G.F. Cameron operated his tannery on the south side of Beecher Creek just below the present bridge. The tannery, operated by water, was a $2,500.00 investment. With the help of two employees, Cameron tanned 3,000 feet of leather annually. To accomplish this process he used 35 cards of hemlock bark, 6,000 pounds of skins, 60 gallons of oil, along with lime and tallow.

Frank Whitney operated his twin businesses on an eight month basis.  Frank built and repaired wagon sleighs and ground apples for cider. A 12HP water wheel ran saws, lathes, a grater and the cider press. In 1870, six sets of sleighs were made and 1600 bushels of apples ground into 160 barrels of cider for private owners. Frank's initial investment was $750.00.
Newman S. Barker spent $3,000.00 to build his lumber and broom handle factory. The mill was located on Barkers Creek near what we now call Barkers Bridge on the Airport Road. Until the 1960's this was the Barker Road in honor of the Barker families that had once lived on it. Newmans mill operated eight months per year with a payroll of $600.00 for three men. Two water wheels ran the various saws and lathes; a 15HP turbine wheel and a 20HP reacting wheel. Hemlock and basswood were sawn into boards and planks. Twenty five thousand feet of basswood turned out 50,000 broom handles.

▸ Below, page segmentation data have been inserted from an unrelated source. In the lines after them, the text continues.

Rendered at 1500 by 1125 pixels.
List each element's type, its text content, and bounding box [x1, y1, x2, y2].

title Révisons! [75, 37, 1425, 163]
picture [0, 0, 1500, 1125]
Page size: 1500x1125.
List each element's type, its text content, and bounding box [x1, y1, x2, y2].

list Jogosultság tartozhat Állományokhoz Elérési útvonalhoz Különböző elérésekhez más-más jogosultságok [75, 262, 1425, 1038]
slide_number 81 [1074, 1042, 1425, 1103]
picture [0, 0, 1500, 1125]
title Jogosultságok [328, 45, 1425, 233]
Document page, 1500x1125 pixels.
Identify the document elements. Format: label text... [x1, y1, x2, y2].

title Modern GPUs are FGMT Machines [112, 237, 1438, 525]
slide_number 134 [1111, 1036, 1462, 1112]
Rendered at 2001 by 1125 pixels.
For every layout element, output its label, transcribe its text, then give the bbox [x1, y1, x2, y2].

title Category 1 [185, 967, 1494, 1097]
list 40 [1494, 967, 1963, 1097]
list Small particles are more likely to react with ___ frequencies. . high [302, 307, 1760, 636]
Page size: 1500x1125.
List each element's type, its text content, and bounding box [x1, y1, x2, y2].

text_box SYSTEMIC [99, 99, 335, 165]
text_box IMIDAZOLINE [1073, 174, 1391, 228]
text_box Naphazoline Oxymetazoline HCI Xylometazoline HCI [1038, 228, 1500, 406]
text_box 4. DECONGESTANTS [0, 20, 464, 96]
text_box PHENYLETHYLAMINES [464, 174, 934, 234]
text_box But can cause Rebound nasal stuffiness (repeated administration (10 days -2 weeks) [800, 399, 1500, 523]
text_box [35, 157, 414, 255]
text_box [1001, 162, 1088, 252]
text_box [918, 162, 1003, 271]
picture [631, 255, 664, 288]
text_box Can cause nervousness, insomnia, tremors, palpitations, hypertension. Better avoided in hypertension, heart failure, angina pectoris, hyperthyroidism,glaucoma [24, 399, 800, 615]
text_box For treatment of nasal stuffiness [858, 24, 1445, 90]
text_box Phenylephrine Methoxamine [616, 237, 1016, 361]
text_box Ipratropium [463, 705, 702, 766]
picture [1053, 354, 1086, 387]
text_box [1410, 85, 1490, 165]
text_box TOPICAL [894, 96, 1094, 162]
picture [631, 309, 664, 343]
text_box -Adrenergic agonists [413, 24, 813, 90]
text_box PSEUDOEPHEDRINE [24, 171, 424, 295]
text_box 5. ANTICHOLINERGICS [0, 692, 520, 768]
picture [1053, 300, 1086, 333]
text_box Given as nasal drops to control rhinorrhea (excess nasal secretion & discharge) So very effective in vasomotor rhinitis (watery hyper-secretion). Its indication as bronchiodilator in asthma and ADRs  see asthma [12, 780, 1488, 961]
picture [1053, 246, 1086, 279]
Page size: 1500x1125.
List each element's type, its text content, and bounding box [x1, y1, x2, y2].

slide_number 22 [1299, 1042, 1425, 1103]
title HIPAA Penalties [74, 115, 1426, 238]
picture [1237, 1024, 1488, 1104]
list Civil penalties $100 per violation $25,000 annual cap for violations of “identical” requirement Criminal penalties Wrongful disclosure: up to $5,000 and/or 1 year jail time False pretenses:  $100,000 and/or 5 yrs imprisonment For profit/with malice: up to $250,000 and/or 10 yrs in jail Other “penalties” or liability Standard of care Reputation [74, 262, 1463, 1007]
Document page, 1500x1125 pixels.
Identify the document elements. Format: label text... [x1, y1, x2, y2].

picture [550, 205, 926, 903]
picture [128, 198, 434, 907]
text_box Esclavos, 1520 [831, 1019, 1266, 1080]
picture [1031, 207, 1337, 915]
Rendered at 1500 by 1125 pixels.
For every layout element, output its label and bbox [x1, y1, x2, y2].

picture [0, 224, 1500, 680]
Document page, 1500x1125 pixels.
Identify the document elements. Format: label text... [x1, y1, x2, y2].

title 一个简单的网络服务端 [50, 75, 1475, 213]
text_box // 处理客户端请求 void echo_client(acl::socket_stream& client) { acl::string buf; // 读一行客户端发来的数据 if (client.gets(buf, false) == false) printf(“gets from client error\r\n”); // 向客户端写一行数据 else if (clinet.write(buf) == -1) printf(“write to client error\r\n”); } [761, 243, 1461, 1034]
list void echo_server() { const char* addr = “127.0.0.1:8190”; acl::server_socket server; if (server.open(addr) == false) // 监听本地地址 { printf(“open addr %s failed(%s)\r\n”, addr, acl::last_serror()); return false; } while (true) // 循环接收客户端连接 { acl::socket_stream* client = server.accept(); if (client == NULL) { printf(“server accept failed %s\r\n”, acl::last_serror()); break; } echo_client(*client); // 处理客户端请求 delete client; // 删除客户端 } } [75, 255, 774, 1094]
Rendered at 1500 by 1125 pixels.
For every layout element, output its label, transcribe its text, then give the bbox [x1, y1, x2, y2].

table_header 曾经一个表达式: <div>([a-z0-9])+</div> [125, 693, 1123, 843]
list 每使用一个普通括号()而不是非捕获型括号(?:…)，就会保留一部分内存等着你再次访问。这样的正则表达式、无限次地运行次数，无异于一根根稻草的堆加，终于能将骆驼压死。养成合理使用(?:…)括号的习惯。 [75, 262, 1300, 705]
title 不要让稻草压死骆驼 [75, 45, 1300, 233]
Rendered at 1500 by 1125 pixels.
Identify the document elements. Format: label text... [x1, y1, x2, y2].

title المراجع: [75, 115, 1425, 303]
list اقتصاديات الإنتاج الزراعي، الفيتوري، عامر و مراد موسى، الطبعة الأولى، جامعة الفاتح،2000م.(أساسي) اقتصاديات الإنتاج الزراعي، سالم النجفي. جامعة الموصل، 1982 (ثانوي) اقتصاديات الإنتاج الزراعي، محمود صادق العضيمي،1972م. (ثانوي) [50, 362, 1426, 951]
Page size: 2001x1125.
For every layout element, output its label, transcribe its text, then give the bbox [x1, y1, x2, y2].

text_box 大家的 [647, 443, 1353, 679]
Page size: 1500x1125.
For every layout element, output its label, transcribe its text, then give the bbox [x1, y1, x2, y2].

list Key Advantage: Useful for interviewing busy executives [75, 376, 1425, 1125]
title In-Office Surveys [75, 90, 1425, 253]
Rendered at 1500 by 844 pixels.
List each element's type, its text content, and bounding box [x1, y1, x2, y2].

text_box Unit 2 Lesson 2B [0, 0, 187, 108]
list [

Sumner's rake factory - Beecher Hollow
On up the road in Tennantville, Sherm Tennant invested $2,000.00 in a 28HP and a 30HP waterwheel to run his saws and edgers. Hemlock, spruce, basswood and maple were sawn into boards, planks, siding, scantling, timbers and lathe. The mill also produced clothespins, chopping  and butter bowls. At times Tennant employed upwards of 30 men. The mill operated six months of the year. The other six months were spent logging or guiding hunting and fishing parties comprised of big city businessmen.

Then, as now, the forest has played an important part in the 200 year history of Edinburg.